7. Nel caso di specie, il giudice d’appello ha fatto corretta applicazione dei richiamati principi nell’affermare che “dall’esame della documentazione allegata agli atti, il contribuente ha svolto la propria attività in modo esclusivamente personale, senza avvalersi della collaborazione di alcun dipendente ed impiegando capitali di entità modesta” mentre “i beni strumentali evidenziati, estremamente contenuti, sono esigui rappresentando il minimo indispensabile per esercitare l’attività in quel determinato settore economico – mercantile”.
8. Il ricorso va quindi rigettato, ma sussistono i presupposti per la compensanzione delle spese processuali, essendo solo di recente consolidato l’intervento nomofilattico chiarificatore.

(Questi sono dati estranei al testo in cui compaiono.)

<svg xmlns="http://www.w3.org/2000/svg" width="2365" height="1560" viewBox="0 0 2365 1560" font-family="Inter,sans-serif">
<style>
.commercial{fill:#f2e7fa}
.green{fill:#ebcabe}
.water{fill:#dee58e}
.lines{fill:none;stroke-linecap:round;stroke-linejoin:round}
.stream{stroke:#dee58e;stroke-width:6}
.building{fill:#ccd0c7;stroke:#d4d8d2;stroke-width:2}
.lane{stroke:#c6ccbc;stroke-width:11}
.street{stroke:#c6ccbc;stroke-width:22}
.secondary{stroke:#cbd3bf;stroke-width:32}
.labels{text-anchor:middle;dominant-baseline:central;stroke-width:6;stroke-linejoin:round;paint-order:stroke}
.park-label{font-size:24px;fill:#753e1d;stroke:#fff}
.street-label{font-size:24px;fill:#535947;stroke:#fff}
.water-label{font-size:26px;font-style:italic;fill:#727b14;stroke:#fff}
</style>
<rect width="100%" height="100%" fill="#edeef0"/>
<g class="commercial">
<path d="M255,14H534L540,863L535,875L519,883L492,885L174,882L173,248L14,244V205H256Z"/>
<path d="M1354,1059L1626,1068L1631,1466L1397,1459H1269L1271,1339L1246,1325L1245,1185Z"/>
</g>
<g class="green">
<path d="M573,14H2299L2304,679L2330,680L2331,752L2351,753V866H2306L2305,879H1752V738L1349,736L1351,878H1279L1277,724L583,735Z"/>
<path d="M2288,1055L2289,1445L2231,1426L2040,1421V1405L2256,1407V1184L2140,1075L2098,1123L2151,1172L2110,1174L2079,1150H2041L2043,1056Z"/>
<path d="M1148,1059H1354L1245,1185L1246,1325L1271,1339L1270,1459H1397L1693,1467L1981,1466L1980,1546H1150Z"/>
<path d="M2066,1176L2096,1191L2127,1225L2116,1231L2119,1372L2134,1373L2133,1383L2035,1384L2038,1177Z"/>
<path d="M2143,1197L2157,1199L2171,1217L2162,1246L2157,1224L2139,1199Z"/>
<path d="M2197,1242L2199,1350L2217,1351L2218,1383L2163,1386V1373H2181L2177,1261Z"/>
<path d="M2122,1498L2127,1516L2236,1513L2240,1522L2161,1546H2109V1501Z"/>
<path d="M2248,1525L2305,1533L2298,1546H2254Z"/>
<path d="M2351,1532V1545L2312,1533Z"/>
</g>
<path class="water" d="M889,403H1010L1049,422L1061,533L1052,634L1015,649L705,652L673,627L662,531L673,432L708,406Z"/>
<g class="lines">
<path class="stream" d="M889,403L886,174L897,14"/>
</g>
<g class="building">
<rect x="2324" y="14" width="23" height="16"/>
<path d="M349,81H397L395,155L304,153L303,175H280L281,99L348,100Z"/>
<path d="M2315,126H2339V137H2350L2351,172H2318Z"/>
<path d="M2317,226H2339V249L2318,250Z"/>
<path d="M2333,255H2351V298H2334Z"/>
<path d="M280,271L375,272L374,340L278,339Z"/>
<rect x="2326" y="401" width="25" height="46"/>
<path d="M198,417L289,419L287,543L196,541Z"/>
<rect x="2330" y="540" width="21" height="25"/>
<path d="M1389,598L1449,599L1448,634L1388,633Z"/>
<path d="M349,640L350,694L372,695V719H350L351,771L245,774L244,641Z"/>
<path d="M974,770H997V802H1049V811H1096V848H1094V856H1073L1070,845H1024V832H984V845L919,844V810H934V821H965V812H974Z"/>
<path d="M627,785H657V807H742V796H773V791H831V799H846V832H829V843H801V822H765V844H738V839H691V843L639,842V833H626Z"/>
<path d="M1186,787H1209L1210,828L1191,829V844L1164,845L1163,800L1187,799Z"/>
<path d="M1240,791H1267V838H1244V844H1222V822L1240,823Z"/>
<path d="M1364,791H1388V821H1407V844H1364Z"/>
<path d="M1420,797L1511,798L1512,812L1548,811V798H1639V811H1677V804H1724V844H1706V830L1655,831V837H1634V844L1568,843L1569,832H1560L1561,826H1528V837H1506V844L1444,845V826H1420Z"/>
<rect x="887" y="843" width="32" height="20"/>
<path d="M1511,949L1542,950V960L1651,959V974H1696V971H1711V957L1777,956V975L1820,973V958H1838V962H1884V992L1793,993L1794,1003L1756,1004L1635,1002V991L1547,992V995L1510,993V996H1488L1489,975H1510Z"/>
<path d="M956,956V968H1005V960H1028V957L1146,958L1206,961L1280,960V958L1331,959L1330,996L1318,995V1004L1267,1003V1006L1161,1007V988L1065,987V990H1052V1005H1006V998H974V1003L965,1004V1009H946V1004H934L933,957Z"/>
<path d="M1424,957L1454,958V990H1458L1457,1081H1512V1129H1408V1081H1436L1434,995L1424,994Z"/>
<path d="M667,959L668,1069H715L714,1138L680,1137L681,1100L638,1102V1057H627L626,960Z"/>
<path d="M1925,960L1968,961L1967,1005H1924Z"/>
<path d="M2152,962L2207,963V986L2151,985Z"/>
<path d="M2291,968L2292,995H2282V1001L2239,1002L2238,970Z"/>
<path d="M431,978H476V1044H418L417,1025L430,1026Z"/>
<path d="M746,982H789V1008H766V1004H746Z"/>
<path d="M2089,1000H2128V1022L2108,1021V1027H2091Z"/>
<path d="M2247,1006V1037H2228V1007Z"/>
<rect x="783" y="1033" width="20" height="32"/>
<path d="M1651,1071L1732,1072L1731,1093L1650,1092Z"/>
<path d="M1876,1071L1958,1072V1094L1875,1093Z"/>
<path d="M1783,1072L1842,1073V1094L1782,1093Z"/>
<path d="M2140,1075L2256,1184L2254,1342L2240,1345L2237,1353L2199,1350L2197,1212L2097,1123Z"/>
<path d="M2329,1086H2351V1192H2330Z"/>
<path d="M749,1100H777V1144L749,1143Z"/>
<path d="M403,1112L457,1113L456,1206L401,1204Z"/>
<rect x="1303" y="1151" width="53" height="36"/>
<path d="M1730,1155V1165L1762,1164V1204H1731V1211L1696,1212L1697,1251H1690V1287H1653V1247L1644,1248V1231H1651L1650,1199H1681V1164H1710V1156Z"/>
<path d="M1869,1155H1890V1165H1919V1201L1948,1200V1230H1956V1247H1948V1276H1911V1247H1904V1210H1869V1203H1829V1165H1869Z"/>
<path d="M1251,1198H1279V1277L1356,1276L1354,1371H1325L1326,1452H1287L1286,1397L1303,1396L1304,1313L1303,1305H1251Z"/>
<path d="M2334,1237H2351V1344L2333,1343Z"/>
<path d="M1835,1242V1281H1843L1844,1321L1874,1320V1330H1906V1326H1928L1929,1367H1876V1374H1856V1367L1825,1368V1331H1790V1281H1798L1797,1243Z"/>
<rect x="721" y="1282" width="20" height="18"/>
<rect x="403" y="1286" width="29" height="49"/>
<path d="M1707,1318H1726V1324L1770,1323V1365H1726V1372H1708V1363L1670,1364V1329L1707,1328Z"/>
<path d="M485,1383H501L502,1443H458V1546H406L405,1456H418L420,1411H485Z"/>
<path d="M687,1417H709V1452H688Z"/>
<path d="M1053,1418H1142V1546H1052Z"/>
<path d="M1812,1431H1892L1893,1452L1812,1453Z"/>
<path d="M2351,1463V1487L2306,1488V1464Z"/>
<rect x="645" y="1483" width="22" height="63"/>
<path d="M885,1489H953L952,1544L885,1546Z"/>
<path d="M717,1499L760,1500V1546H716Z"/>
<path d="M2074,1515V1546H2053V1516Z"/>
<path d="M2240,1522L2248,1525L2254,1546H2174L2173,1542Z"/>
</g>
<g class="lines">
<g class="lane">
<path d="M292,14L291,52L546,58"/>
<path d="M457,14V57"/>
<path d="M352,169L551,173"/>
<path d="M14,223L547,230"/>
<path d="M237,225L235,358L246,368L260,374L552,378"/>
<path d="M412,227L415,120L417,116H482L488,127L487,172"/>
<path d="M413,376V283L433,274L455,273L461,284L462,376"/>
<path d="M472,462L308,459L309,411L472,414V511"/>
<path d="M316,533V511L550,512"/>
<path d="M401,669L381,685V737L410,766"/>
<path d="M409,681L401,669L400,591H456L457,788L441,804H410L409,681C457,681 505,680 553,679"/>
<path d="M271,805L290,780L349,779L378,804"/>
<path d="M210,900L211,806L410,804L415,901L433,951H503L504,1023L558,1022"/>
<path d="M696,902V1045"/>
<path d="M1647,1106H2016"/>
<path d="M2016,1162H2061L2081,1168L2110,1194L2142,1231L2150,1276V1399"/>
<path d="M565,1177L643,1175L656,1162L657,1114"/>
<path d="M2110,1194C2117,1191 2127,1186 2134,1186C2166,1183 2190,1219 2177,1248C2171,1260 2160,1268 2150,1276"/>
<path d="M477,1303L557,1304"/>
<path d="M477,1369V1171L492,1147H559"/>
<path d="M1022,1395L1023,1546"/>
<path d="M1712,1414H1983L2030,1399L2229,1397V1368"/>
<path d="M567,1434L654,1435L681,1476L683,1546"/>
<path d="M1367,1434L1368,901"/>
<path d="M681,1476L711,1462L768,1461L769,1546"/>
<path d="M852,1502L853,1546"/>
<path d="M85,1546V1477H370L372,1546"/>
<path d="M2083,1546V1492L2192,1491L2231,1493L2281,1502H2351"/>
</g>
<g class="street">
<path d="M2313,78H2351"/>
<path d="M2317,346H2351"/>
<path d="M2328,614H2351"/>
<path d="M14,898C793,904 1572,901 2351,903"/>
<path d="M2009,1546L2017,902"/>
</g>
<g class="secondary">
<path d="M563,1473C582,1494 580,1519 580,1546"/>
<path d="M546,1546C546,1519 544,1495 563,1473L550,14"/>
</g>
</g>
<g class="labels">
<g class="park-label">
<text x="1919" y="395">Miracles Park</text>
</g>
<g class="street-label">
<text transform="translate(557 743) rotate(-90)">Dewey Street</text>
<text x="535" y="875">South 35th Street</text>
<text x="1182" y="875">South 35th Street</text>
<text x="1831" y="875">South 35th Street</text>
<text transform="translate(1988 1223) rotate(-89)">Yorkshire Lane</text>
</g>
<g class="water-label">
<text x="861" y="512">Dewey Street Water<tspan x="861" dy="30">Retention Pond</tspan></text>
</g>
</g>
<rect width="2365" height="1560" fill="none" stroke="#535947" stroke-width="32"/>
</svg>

9. Non ricorrono i presupposti per il raddoppio del contributo unificato, ex art. 13, T.U.S.G., in quanto per la ricorrente amministrazione pubblica opera il meccanismo della prenotazione a debito delle spese (cfr. Cass. S.U. n. 9338/14; Cass. Sez. IV-L, n. 1778/16 e VI-T n. 18893/16).
P.Q.M.
Rigetta il ricorso e dichiara compensate le spese del giudizio di legittimità.